Helping people to live more fully
It is good to work with colleagues, fellow MPs and councillors in my party and in other parties too.
As this newspaper came out last week, I joined the leader and chairman of West Sussex County Council in Chichester’s County Hall for the youth engagement event organised by Helen Kenny, who is head of democratic services.
Councillors across the political spectrum heard powerful speeches by school and college students in a debate on voting at 16 and 17.
Gillian Keegan, the local MP, summed up the good points made by each side.
| Also in the news – history will repeat itself next month in a battle of the sexes at Worthing FC to commemorate the centenary of Armistice Day; a Littlehampton pub and hotel claiming to be one of the South East’s most-haunted pubs has appeared on ghost-hunting TV programme Help! My House is Haunted; and entries have officially been opened for the Sussex Food and Drink Awards 2019. |
It was not a surprise that the vote went in favour of engaging and trusting younger people to take part in voting. My brief contribution was simple: it will do some good; it can do no harm.
My neighbouring MP Tim Loughton has a positive record in engagement with the young. Political service at its best does not overlook the situations, the needs and the contributions of people at every age in every stage of life.
On Tuesday, Gillian and I were two of the three MPs who attended the hearing of the All-Party Group for Youth Affairs.
One witness spoke of the value of the National Citizen Service – see the website: ncsyes.co.uk.

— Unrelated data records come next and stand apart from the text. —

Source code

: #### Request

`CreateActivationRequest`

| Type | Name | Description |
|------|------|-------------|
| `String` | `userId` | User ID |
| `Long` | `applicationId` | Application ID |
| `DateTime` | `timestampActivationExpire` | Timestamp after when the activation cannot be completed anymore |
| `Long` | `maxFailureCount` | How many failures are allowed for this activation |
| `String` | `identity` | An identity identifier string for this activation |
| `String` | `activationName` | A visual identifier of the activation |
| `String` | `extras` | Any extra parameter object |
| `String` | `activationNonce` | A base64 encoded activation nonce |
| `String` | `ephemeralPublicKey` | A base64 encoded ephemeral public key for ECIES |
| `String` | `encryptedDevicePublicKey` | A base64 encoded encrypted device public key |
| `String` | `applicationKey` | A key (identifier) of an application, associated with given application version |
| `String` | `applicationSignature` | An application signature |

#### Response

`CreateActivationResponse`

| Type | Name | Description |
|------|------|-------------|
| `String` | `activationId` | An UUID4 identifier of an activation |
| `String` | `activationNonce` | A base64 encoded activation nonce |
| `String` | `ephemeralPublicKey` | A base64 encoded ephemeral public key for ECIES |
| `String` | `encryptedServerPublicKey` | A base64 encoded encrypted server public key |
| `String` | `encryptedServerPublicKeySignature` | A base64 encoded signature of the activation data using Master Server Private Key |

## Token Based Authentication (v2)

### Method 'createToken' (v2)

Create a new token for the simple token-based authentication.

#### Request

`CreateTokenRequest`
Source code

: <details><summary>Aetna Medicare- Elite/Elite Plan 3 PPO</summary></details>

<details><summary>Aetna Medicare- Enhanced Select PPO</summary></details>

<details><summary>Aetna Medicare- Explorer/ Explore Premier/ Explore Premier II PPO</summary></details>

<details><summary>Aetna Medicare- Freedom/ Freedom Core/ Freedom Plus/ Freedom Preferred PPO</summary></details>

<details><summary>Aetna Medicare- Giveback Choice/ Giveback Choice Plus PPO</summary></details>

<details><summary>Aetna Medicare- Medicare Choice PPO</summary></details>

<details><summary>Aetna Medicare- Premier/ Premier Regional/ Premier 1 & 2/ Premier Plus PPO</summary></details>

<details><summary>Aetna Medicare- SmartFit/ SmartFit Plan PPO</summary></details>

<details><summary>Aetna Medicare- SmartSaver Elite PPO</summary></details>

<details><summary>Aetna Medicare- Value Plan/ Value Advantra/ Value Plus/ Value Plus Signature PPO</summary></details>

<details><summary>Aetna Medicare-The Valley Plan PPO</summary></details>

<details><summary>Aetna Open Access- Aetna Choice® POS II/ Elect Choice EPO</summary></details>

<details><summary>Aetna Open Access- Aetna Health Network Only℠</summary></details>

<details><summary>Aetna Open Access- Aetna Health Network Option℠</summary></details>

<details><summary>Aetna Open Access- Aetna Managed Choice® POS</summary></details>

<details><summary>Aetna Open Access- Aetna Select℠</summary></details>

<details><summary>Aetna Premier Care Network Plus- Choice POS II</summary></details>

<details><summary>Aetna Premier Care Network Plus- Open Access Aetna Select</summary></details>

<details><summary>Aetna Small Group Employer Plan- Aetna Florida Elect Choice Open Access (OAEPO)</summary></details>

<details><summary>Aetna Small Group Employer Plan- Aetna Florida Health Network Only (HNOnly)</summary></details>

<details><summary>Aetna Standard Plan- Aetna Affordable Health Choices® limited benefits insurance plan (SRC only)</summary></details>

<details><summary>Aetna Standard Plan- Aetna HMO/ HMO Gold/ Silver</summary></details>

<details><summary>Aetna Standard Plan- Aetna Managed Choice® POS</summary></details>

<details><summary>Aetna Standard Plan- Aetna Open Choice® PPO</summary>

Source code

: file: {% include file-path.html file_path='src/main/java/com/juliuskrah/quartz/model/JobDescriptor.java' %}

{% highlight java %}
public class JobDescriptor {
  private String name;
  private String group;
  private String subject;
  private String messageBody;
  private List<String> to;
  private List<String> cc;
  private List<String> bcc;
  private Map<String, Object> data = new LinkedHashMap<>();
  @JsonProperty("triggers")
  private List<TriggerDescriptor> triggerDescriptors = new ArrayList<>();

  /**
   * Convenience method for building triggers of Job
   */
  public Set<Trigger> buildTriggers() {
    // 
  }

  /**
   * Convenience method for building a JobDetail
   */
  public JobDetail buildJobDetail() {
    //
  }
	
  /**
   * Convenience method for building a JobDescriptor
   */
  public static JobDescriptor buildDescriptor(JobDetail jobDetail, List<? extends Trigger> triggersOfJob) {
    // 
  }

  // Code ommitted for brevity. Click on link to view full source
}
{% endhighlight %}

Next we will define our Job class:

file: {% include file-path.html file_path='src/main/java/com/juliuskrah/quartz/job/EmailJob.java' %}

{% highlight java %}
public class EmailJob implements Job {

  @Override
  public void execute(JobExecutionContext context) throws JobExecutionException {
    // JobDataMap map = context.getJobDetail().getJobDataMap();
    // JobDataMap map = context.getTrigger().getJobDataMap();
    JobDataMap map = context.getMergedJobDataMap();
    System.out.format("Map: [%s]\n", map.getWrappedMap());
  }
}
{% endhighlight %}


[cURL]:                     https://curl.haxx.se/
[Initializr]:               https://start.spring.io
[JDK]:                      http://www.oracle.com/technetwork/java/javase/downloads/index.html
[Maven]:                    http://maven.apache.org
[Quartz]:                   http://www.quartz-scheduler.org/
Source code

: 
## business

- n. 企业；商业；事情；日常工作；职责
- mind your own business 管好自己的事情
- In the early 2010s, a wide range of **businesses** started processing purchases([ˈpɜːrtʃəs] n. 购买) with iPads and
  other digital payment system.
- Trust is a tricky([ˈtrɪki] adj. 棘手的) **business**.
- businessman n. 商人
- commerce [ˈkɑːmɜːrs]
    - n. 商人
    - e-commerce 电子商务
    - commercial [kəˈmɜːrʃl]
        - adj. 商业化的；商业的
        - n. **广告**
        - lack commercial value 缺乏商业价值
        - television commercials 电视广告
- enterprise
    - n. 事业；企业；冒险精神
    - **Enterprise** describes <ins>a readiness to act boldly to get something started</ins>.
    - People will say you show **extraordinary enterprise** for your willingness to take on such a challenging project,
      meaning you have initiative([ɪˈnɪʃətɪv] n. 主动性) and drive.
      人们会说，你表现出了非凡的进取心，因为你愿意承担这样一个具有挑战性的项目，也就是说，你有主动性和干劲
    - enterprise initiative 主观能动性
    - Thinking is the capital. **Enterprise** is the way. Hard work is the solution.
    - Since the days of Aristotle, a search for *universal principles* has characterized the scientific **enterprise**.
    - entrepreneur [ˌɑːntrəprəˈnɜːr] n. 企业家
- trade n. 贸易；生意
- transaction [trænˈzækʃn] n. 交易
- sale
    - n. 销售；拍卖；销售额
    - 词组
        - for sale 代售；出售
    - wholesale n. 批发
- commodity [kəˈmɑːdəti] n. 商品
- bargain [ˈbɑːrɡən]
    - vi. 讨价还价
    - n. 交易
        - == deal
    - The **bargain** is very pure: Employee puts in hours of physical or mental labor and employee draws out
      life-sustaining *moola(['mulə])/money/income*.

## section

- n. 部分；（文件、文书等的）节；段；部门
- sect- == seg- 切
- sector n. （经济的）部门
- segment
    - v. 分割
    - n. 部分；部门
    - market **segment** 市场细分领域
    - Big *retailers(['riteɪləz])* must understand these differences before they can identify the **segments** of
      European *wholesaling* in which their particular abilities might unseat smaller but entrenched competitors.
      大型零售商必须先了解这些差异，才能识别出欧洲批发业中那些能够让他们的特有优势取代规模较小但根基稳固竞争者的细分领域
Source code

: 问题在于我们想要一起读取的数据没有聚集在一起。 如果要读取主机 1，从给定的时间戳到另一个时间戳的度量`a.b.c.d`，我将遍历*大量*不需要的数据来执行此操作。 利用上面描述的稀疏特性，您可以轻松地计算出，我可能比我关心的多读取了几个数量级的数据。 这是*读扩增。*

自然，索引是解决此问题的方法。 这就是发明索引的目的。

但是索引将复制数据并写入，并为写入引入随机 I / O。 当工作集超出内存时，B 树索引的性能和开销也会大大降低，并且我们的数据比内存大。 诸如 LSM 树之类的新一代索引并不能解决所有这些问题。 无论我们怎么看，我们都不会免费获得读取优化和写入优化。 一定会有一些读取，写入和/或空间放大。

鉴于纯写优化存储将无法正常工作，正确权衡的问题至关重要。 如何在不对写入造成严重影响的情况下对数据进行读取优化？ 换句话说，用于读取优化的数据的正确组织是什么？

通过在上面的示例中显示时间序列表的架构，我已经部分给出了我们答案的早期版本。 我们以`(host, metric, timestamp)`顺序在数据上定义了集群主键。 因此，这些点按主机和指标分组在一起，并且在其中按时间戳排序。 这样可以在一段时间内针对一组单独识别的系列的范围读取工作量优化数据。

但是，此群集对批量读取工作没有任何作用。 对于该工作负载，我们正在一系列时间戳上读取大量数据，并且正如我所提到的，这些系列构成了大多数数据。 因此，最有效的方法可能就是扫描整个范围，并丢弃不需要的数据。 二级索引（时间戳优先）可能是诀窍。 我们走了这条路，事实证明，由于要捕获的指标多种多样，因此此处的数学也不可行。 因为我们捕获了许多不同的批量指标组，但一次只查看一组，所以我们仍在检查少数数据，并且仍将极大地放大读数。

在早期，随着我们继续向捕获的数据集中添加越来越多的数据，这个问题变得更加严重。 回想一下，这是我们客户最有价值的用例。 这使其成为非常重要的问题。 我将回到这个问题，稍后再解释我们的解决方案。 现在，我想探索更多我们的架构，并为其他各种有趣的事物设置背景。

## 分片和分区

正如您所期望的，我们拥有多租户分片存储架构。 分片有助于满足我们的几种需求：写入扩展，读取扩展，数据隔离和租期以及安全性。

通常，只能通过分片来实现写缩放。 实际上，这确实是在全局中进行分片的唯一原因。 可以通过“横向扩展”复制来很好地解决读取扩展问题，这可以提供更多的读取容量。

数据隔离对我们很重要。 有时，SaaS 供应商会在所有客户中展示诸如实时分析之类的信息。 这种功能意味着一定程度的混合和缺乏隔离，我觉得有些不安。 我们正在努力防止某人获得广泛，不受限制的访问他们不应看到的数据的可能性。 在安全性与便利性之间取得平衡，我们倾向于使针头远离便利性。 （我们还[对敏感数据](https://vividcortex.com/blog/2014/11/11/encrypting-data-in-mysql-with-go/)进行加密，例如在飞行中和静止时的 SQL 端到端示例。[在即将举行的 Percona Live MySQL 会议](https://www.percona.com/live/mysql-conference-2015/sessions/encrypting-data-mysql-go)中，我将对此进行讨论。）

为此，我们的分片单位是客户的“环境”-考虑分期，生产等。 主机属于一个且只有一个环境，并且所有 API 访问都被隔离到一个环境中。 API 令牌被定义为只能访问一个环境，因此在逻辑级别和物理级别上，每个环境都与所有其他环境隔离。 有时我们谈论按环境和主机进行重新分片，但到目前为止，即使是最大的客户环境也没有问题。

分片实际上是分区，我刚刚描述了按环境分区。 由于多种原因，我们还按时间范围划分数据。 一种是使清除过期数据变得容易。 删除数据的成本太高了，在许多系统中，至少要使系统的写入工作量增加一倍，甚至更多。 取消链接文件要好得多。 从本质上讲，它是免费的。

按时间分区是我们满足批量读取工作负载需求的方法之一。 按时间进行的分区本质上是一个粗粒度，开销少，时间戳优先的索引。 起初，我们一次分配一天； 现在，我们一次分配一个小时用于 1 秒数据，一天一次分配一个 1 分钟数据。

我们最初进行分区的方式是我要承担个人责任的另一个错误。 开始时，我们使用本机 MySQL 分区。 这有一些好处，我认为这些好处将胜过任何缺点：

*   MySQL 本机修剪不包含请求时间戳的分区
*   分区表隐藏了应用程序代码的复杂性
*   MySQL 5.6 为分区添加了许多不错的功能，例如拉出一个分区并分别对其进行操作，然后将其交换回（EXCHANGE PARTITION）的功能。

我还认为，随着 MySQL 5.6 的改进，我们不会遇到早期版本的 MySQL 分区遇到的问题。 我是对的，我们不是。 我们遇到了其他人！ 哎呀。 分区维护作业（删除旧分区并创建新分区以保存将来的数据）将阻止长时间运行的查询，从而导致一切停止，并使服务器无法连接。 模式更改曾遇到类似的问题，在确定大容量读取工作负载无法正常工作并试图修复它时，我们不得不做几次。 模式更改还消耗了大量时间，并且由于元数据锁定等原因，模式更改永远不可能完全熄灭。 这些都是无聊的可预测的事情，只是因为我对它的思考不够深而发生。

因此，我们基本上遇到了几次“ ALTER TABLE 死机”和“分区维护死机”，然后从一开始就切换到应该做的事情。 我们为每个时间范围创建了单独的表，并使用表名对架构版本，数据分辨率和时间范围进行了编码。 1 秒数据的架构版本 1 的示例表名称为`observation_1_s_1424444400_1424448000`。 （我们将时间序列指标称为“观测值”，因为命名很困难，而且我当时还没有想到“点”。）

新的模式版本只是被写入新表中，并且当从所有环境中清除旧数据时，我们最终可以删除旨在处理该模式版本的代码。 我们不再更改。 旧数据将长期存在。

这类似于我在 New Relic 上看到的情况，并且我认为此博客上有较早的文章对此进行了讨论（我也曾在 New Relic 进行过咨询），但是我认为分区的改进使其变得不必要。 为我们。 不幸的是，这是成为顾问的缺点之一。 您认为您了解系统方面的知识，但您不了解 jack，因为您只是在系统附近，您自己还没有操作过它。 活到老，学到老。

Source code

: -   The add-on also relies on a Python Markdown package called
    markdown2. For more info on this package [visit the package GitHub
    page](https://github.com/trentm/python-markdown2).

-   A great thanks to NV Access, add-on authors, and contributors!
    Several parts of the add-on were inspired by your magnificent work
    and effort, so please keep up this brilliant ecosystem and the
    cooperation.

She described helping people trapped or entangled in their adverse circumstances; she added that the experience could lead to understanding positive choices. Individual relationships matter to each of us.
We were advised not to see each project as a programme with a beginning, a middle and a conclusion: the impact, the power and the change in every one of us does not have a finishing date.
One academy described the opportunity as a week of adventure, a week discovering life skills, leadership and teamwork, followed by two weeks planning and delivering a community project, making a positive impact near home.
The celebration, the graduation, follows.
On Wednesday Worthing NCS graduates’ successes will be celebrated in the Assembly Hall, noting the group achievements and enjoying music performances by the young people.
On Saturday at St Symphorian’s church hall, former mayor and present councillor Charles James spoke about past events, particularly about the great ’87 storm, not the one in 1987 (or 1703) but the one in February 1287 as he talked about the famous Cinque Ports.
That storm reshaped the coast, leaving some ports some way inland and some towns washed into the sea.
Flood experts will also know of St Lucia’s Flood that devastated the Netherlands and northern Germany in December that year.
Older readers may recall how a similar high tide and low pressure created the exceptional storm surge in early 1953, resulting in over 2,000 deaths at sea and on land in England and Scotland, the Netherlands and Belgium.
The threatening Hurricane Florence approaching the Atlantic communities in the United States has potentially devastating consequences.
We are lucky to live in a country that is usually spared serious earthquakes, wild fires and plague.
That last thought is a reminder to take advantage of flu vaccinations, especially for the elderly: for the young, there are other important vaccinations too.
At the start of life, we give thanks for the dedication of members of the Royal College of Midwives.
On Wednesday I was present when they issued the 2018 Report on the State of Maternity Services: more midwives in training though still a shortage but with a better age-profile.
The number of births has dropped from the peak in 2012.
There is still the trend to more births to older mothers.
My mother said we ought to get on with it before she became too old to be a useful grandparent.